START DOCUMENT EXCERPT

The Drone Zone
Holloman Air Force Base, at the eastern edge of New Mexico’s White Sands Missile Range, 200 miles south of Albuquerque, was once famous for the daredevil maneuvers of those who trained there. In 1954, Col. John Paul Stapp rode a rocket-propelled sled across the desert, reaching 632 miles per hour, in an attempt to figure out the maximum speed at which jet pilots could safely eject. He slammed on the brakes and was thrust forward with such force that he had to be hauled away on a stretcher, his eyes bleeding from burst capillaries. Six years later, Capt. Joseph Kittinger Jr., testing the height at which pilots could safely bail out, rode a helium-powered balloon up to 102,800 feet. He muttered, “Lord, take care of me now,” dropped for 13 minutes 45 seconds and broke the record for the highest parachute jump.
Today many of the pilots at Holloman never get off the ground. The base has been converted into the U.S. Air Force’s primary training center for drone operators, where pilots spend their days in sand-colored trailers near a runway from which their planes take off without them. Inside each trailer, a pilot flies his plane from a padded chair, using a joystick and throttle, as his partner, the “sensor operator,” focuses on the grainy images moving across a video screen, directing missiles to their targets with a laser.

END DOCUMENT EXCERPT

*YOUR GOAL*
Extend the article on drone pilot training at Holloman Air Force Base by a few paragraphs, picking up after its final sentence.

START MATERIAL SHOWN

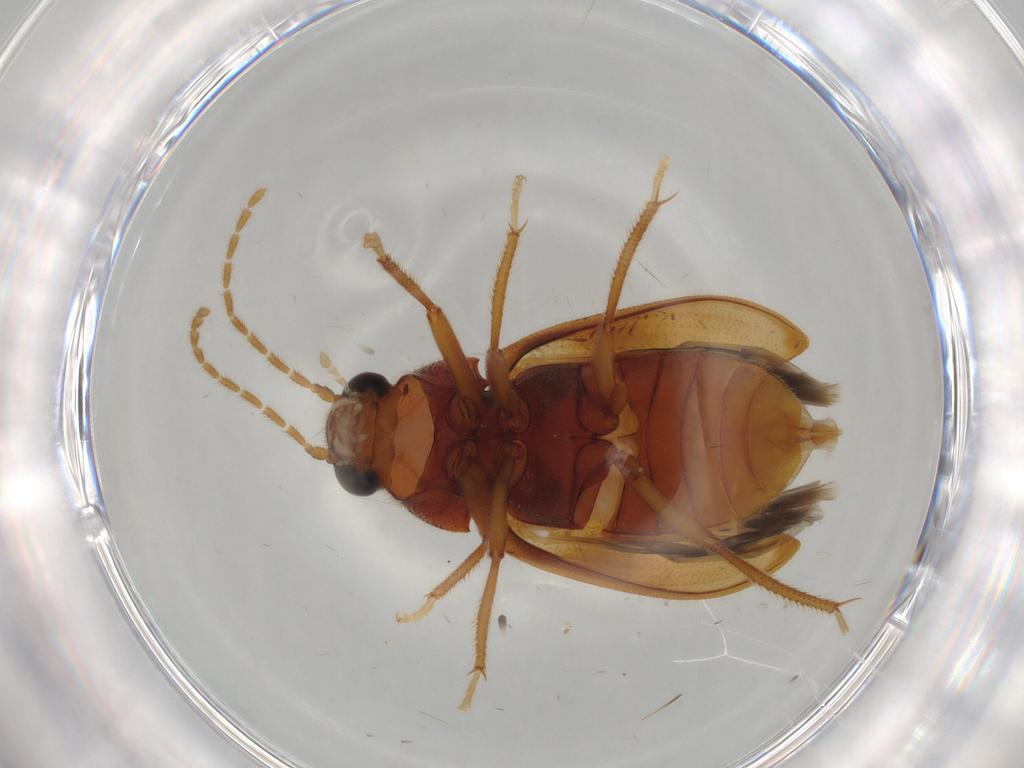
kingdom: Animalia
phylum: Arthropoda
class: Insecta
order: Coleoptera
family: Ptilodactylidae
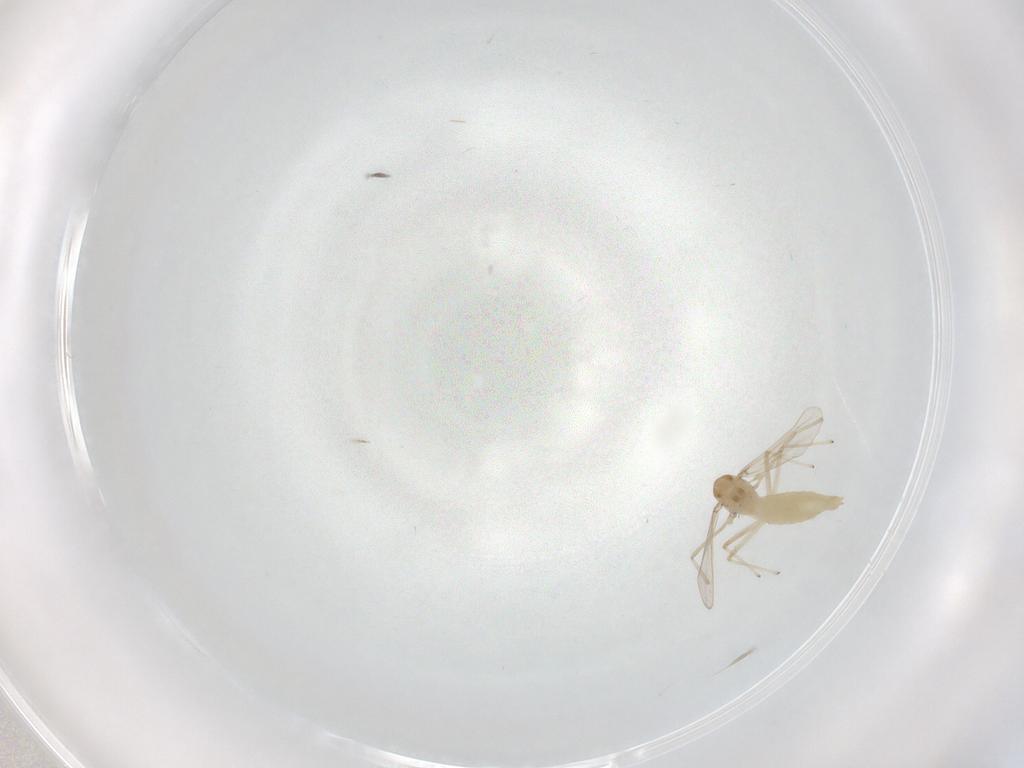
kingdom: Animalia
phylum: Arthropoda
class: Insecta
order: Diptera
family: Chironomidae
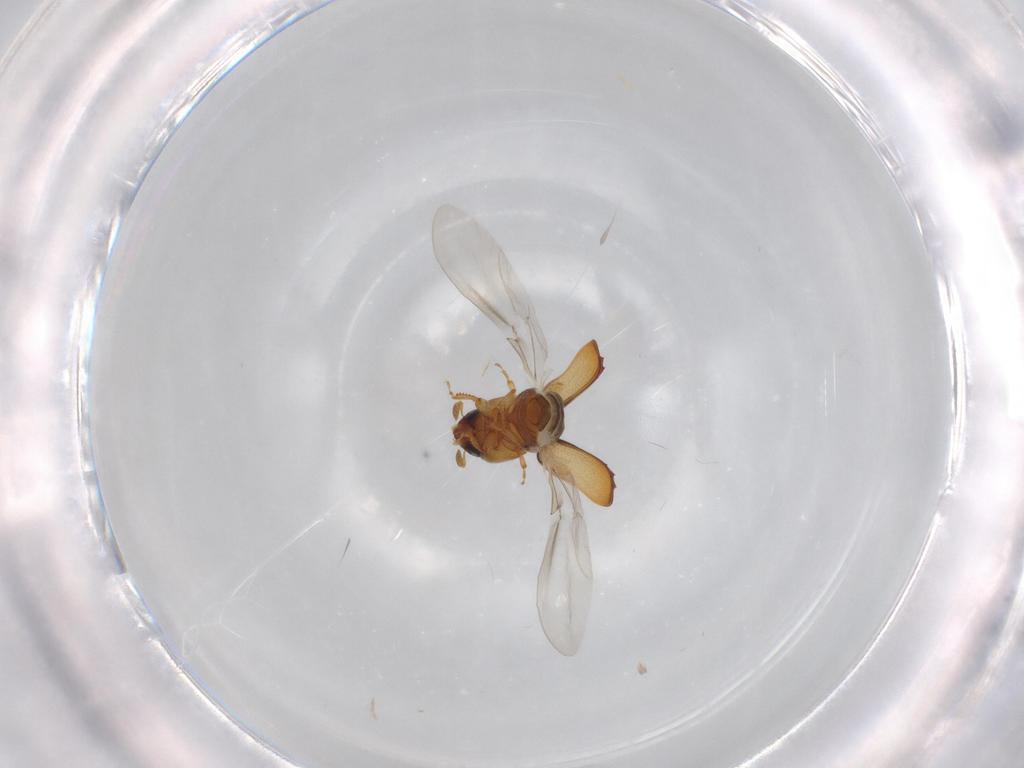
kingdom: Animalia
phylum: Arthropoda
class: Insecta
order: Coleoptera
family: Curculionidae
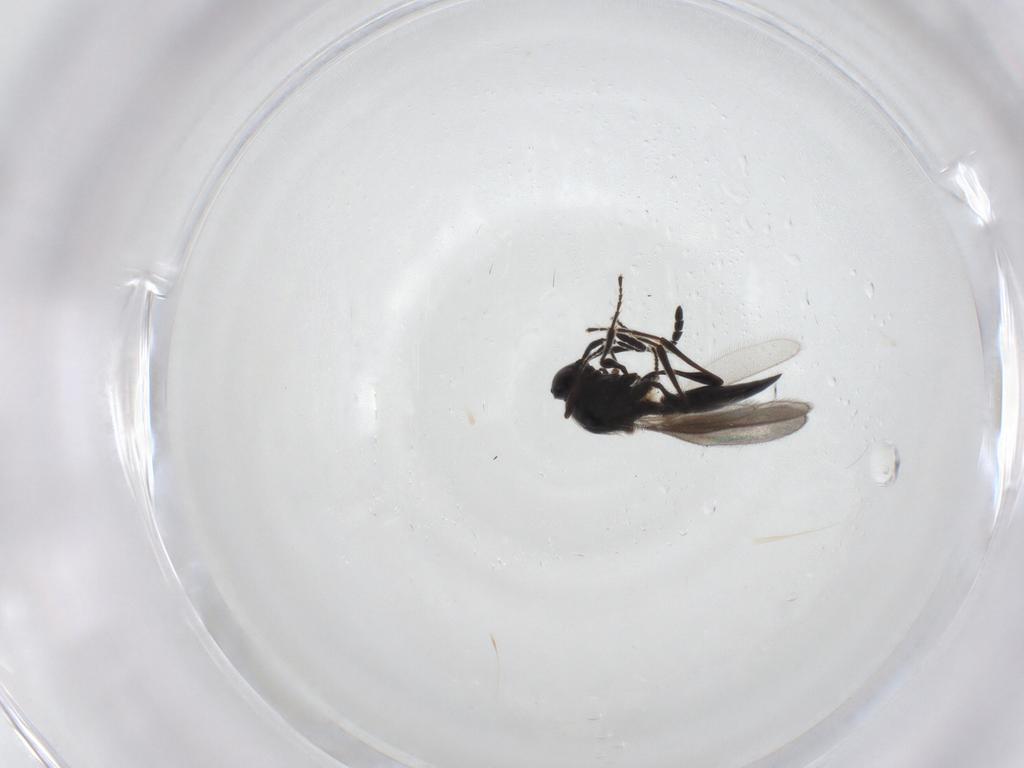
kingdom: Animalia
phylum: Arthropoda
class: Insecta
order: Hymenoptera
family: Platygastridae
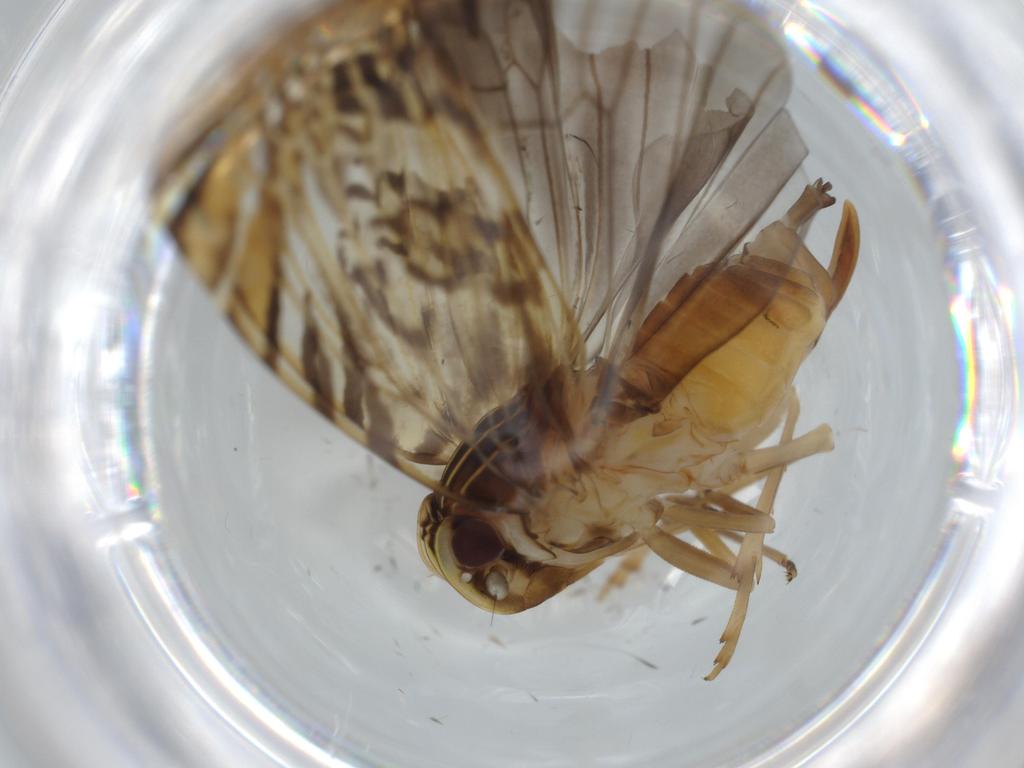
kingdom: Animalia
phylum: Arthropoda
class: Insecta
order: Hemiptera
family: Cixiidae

END MATERIAL SHOWN

*OUTPUT FOR THIS TASK*
Holloman sits on almost 60,000 acres of desert badlands, near jagged hills that are frosted with snow for several months of the year — a perfect training ground for pilots who will fly Predators and Reapers over the similarly hostile terrain of Afghanistan. When I visited the base earlier this year with a small group of reporters, we were taken into a command post where a large flat-screen television was broadcasting a video feed from a drone flying overhead. It took a few seconds to figure out exactly what we were looking at. A white S.U.V. traveling along a highway adjacent to the base came into the cross hairs in the center of the screen and was tracked as it headed south along the desert road. When the S.U.V. drove out of the picture, the drone began following another car.
“Wait, you guys practice tracking enemies by using civilian cars?” a reporter asked. One Air Force officer responded that this was only a training mission, and then the group was quickly hustled out of the room.
Though the Pentagon is increasing its fleet of drones by 30 percent and military leaders estimate that, within a year or so, the number of Air Force pilots flying unmanned planes could be higher than the number who actually leave the ground, much about how and where the U.S. government operates drones remains a secret. Even the pilots we interviewed wore black tape over their nametags. The Air Force, citing concerns for the pilots’ safety, forbids them to reveal their last names.
It is widely known that the United States has three different drone programs. The first is the publicly acknowledged program run by the Pentagon that has been operating in Iraq and Afghanistan. The other two are classified programs run separately by the C.I.A. and the military’s Joint Special Operations Command, which maintain separate lists of people targeted for killing.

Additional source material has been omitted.